Erinnerung an Reinhold Roth
Über den Sport lässt sich viel Gutes sagen. Er hält gesund, weckt Emotionen, stellt Aufgaben. Er sozialisiert und verbindet, begeistert und weckt Leidenschaft. Für viele ist er ihr Leben.
Das mag im Angesicht des Amateurkickers überzogen klingen – aber auch der verliert mit dem Ende seiner Karriere mitunter Weg und Ziel. Vielmehr noch gilt das für den Leistungssportler. Sport ist für ihn Lebensinhalt und Existenz.
Dafür geht er an seine Grenzen – und wenn er oben stehen will, auch darüber hinaus. Gleiches gilt für Regeln und Gesetze. Läuft alles gut, erlebt er den Himmel. Dafür stehen die Olympioniken, die Medaillen behangenen, die gesund und ohne positive Dopingprobe aus Pyeongchang zurückgekehrt sind. Läuft es schlecht, verliert er mit einem Schlag alles – im äußersten Fall das Leben selbst.
So gesehen hat Reinhold Roth an jenem 17. Juni 1990 bei einem Unfall in Rijeka Glück gehabt. Der Motorradrennfahrer aus Amtzell im Allgäu war auf einen überrundeten Fahrer geprallt und gegen die Streckenbegrenzung geschleudert.
Roth erlitt einen Schädelbasisbruch, Kieferfrakturen und Gehirnblutungen. War dem Tod näher als dem Leben. „Wenn er gehen will“, habe sie gedacht – hat seine Frau Elfriede vor Jahren in einem Gespräch eingeräumt –,„darf er gehen.“Sein Gehirn war acht Minu- ten ohne Sauerstoff geblieben – ein Verhängnis. Der hochtrainierte Athletenkörper aber wollte bleiben. Der damals 37-Jährige hat das Leben behalten, aber es war nicht mehr seines.

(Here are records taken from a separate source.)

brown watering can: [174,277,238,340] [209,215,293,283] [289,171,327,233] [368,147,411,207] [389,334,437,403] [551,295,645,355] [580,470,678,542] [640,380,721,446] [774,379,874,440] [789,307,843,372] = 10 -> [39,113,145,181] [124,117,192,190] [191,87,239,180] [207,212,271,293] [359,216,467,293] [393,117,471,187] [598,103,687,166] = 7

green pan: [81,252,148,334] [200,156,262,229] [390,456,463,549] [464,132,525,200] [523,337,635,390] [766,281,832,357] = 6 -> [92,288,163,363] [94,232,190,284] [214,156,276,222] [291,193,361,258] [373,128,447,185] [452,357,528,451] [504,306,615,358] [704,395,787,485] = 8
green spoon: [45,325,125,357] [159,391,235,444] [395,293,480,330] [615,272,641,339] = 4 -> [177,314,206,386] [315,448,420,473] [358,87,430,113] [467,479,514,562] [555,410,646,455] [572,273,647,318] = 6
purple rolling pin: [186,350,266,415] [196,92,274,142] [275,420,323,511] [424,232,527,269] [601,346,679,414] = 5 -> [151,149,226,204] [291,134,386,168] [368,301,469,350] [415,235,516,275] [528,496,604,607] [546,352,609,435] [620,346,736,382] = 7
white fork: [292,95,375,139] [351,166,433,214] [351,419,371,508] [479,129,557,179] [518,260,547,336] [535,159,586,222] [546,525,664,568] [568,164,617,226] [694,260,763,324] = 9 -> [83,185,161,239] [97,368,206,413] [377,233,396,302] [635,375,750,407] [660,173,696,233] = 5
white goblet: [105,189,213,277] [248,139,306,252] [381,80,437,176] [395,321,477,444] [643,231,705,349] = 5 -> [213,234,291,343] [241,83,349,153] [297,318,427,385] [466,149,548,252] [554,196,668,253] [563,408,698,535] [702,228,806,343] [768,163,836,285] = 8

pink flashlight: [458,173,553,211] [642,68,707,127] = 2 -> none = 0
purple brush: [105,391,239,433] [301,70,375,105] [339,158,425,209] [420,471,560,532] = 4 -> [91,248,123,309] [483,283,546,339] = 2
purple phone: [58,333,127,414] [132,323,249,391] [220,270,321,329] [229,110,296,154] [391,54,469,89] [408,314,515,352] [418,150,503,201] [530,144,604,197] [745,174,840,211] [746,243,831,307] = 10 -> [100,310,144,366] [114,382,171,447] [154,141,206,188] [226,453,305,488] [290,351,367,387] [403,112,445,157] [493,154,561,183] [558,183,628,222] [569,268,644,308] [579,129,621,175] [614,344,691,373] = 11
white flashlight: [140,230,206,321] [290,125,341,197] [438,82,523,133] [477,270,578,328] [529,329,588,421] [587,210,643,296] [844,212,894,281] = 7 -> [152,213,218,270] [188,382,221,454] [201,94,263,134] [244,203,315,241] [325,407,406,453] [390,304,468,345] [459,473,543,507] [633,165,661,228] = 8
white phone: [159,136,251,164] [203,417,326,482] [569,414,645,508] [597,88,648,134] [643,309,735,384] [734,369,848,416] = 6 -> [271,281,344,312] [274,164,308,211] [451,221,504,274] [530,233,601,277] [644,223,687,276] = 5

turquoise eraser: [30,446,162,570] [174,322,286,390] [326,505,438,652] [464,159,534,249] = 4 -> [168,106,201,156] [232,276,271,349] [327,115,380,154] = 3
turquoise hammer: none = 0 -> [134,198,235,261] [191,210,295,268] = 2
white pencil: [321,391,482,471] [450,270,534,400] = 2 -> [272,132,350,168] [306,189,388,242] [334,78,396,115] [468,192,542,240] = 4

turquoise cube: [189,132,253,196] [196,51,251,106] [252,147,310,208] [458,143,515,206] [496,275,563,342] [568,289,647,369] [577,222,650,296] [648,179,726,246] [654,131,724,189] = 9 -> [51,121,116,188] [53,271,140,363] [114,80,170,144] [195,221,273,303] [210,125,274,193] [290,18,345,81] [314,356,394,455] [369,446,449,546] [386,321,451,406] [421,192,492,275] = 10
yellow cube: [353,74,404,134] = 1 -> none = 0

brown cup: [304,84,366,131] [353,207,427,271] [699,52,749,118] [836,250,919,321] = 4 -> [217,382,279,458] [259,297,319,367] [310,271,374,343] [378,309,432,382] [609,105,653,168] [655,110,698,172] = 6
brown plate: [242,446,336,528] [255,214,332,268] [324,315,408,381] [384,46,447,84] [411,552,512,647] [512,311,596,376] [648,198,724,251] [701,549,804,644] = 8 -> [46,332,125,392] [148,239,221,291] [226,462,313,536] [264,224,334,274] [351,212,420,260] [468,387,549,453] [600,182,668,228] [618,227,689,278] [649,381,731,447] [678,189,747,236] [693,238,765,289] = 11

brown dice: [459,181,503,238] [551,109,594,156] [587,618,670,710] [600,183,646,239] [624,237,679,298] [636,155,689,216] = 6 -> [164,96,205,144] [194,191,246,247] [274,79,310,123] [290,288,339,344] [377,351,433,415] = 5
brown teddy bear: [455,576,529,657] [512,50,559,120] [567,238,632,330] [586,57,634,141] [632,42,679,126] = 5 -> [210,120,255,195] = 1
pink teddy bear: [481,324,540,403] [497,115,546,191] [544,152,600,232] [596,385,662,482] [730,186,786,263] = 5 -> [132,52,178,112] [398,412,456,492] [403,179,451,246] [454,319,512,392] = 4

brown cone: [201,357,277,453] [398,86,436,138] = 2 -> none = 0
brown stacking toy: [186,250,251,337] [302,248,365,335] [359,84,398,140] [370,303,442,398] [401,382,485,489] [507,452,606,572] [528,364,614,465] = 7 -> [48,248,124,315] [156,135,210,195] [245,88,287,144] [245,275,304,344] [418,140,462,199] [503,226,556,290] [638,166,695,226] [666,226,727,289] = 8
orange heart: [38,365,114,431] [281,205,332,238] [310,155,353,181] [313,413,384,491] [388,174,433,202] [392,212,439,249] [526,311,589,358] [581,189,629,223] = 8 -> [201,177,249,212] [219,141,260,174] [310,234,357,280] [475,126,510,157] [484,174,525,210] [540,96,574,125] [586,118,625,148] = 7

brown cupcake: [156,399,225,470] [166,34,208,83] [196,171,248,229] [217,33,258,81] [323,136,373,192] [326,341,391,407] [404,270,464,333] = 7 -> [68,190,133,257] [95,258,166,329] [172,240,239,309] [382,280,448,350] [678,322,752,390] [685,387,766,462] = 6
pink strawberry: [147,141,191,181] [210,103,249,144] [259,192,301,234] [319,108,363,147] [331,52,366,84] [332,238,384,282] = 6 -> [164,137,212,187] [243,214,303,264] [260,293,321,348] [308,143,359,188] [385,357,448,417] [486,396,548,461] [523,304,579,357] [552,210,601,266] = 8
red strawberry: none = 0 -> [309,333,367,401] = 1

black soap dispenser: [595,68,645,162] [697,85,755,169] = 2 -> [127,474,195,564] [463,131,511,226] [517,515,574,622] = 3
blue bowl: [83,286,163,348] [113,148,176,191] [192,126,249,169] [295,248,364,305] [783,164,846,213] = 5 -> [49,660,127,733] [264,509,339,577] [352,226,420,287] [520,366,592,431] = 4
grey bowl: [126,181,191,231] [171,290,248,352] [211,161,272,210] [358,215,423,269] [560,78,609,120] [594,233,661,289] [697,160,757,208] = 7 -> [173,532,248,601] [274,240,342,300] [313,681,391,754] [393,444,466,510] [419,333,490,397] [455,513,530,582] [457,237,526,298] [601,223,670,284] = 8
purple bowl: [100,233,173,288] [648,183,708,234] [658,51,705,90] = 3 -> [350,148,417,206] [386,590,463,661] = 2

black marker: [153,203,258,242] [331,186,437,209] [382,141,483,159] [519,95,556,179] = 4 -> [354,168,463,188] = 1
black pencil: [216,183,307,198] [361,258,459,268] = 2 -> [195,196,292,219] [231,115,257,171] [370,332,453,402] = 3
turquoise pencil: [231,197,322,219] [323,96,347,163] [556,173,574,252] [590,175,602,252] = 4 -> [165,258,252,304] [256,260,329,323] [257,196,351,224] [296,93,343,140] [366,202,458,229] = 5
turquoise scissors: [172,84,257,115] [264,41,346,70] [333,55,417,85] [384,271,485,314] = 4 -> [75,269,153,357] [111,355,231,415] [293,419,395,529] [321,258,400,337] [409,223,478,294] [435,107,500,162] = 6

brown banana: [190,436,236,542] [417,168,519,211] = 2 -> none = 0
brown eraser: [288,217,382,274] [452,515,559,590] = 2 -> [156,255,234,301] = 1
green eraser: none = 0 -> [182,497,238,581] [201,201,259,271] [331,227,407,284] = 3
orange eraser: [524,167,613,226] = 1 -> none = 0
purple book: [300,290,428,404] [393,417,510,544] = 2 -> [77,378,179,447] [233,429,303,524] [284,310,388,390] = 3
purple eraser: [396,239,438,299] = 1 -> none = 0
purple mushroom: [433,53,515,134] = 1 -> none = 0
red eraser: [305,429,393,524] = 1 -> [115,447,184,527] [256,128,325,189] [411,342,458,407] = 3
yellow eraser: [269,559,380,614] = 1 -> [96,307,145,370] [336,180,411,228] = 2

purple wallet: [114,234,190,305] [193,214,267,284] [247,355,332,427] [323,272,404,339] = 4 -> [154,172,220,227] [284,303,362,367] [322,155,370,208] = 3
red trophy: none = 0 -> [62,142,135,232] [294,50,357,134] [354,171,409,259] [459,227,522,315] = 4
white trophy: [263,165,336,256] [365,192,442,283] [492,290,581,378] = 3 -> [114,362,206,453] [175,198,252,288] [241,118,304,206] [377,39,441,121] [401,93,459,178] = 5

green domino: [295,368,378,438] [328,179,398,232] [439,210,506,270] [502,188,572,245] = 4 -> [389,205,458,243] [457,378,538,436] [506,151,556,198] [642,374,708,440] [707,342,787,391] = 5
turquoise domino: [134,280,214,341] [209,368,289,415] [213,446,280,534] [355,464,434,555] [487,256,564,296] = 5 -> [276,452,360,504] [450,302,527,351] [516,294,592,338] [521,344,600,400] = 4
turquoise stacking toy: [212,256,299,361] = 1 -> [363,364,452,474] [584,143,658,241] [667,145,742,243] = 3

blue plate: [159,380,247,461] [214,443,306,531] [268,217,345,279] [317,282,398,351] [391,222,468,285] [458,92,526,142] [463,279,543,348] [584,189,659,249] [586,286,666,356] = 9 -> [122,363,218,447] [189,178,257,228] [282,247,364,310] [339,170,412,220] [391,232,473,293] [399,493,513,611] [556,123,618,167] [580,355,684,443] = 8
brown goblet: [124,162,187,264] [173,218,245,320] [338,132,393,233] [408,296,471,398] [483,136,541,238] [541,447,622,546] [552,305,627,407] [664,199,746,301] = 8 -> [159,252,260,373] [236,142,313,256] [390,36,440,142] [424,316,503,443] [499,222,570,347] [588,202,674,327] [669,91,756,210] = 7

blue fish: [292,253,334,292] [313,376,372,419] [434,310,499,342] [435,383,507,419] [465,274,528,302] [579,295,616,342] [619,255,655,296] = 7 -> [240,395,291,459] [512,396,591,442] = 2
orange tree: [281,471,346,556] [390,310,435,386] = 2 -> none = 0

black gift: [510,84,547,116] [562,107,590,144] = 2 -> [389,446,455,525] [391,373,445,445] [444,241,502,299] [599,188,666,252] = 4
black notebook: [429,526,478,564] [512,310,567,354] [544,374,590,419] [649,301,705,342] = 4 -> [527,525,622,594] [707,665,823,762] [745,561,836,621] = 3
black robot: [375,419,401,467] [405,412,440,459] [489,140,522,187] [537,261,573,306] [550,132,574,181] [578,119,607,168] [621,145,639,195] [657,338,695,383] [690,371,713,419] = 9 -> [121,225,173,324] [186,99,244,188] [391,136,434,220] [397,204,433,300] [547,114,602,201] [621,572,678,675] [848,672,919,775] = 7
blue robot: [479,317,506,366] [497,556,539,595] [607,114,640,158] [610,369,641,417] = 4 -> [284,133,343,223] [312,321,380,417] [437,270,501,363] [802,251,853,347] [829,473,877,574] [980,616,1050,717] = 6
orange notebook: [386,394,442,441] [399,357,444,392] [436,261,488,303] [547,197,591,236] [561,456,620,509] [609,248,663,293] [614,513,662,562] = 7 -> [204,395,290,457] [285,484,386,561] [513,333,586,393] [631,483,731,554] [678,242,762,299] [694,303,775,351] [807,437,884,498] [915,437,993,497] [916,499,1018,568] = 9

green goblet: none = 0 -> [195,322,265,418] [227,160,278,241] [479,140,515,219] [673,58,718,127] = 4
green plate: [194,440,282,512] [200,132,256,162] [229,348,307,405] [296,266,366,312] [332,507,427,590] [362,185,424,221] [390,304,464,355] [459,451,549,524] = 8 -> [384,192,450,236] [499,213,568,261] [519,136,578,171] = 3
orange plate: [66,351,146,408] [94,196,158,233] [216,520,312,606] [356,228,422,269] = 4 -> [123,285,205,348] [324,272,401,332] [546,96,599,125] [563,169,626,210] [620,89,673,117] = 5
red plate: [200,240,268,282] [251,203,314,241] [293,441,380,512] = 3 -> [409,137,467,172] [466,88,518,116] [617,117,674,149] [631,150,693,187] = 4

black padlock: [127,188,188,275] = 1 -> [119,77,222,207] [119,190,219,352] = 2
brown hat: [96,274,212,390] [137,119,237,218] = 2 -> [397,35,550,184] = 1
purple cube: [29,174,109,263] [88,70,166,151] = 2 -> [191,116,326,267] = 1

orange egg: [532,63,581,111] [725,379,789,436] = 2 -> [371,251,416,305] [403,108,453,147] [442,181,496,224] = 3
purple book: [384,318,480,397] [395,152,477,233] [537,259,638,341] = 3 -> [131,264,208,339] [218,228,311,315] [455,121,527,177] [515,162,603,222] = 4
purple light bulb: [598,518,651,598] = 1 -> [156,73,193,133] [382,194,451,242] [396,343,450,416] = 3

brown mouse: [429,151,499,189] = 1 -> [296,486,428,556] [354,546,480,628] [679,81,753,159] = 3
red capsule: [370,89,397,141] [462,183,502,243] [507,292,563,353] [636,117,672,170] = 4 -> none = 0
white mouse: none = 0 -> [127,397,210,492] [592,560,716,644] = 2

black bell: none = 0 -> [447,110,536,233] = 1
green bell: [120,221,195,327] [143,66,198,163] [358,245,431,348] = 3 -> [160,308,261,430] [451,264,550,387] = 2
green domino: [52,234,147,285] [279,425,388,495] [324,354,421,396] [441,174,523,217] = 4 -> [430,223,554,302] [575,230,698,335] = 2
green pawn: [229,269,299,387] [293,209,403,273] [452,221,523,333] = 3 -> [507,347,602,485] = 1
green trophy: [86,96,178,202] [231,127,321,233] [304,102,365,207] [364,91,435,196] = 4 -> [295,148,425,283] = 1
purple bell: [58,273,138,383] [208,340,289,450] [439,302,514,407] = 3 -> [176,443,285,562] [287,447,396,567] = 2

Auch für Elfriede und den damals sechsjährigen Sohn begann ein anderes Leben. Elfriede kämpfte um alles, was ihren Mann auch nur ansatzweise weiterbringen konnte. Der Schwerverletzte lag ein halbes Jahr in der Reha-Klinik in Burgau, ehe er aus dem Koma erwachte. Zweieinhalb Jahre nach dem Unfall kehrte Roth nach Amtzell zurück. Acht Jahre lang sprach er kein einziges Wort. Irgendwann sagte er „Morgen“.
Während Reinhold winzige Schritte vorwärtsmachte, ging seine Frau unter der Last der Pflege allmählich in die Knie. Zwei schwere Krankheiten überzeugten sie, ihr Leben neu zu ordnen. Elfriede Roth rettete die Existenz der Familie. Viele Menschen haben ihr dabei geholfen. Warum wir das alles erzählen? Am Sonntag wird Reinhold Roth 65. Das sollte nicht vergessen sein.